Ben – varies by grade level. Example, STEP for early grades to measure literacy.
However, typically where there is a state test, school leaders and teachers feel pressure to maximize the state test, no?
I.e., if a KIPP teacher gets nice gains on MAP and kids flub MCAS, does that go over well?
And by contrast, if kids do well on MCAS but poorly on MAP, then I’m guessing it’s not considered a big deal….but let me know if I’m off here.
I think it’s interesting that at a lot of top performing charter schools (i.e. MATCH, Edward Brooke, Excel) the test scores already reflect the trends you would expect from a “tag team” approach- i.e. they are lower in fifth and sixth grade but climb steadily in 7th and 8th grade (or in 10th grade for the schools that have a high school). This could just be the effect of spending cumulative time in a good school, but I wonder if part of this has to do with the curricular approach at these schools (i.e. more remediation in the earlier grades).
Hey Mike,
I think you’ve hit on a huge problem. Striving to cover grade-level material for a state test undermines teaching math in a way that can be truly understood by students behind grade level. This year, I started with 4th grade material and am now essentially caught up to sixth grade level around Thanksgiving. Now, unfortunately, I can choose between skimming through grade level standards or not covering some (bye-bye, geometry).
It’s like all my blog reading is zeroing in on the same concept: http://kitchentablemath.blogspot.com/2012/11/two-years-is-two-years.html
Mike,
Great questions.

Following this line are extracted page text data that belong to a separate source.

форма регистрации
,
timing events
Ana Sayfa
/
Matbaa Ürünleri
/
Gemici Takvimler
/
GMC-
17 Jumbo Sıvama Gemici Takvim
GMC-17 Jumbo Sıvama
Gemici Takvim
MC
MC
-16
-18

As always, I think the answers vary a bit from KIPP region to region, but here are my general feeling…
Since KIPP is in 20 states and DC and state tests are really apples to oranges comparison at this point, MAP is actually what is most important for comparing schools in our network. Schools that do well on MAP are held up internally as the top performing schools and state tests don’t factor in at all. State tests obviously matter a ton too for other reasons, but there is a lot of emphasis and focus on MAP within KIPP.
In general, we’re finding that teachers who do well on moving kids on the state test also have good results on MAP. It’s in no way a perfect correlation, but we rarely see divergent results like in your example. At least in Philadelphia, we look at both state test results and MAP as equal data points for evaluating the success of our schools (and teachers) and would take either of your examples as a pretty serious basis for exploring what is going on with that teacher and course.

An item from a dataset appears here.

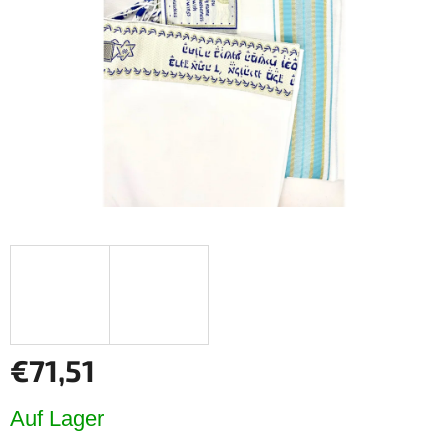
Sternen.
€71,51
Verkaufspreis:
Auf Lager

Instead of tying two teachers together, couldn’t individual teachers receive incentives for all future learning for each student?

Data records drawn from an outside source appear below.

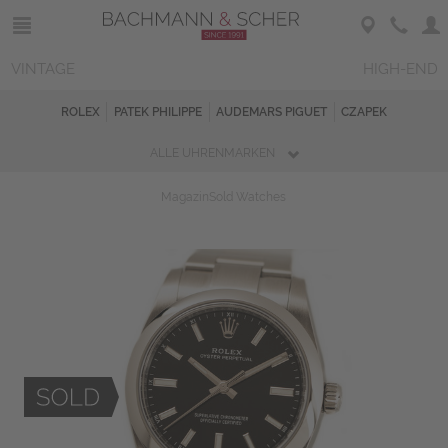
VINTAGE
HIGH-END
ROLEX
PATEK PHILIPPE
AUDEMARS PIGUET
CZAPEK
ALLE UHRENMARKEN
Magazin
Sold Watches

Like a salesman earning “residuals” monthly for years into the future, a teacher who focuses on the basics in 3rd grade can get a fraction of the incentive for student success in 4th, 5th, 6th, etc. After 5 years, teachers would be receiving residuals on 100+ students spread out over many different grades/teachers to smooth incentives.
The name what you are talking about – an assessment’s ability to distinguish between performance across ability levels – is called the ‘Test Information Function’. Sometimes you can read about it in your state’s technical manual. Here’s a chapter of a book that talks about it: http://echo.edres.org:8080/irt/baker/chapter6.pdf
The NAEP runs into this, which is why they don’t spit back individual scores for students – if you gave the whole test to every kid, it would take 5 hours to administer!
http://www.nagb.org/assets/documents/publications/frameworks/tech2014-framework/ch_4/assessment.html
The hope, I think, is that modern assessments will adapt mid-session and provide better coverage across the ability spectrum. This is what MAP does. And to Ben’s point above, that’s why we give it so much weight in Newark – the growth estimates are really good for every kid, not just kids at/near the proficiency cutoff.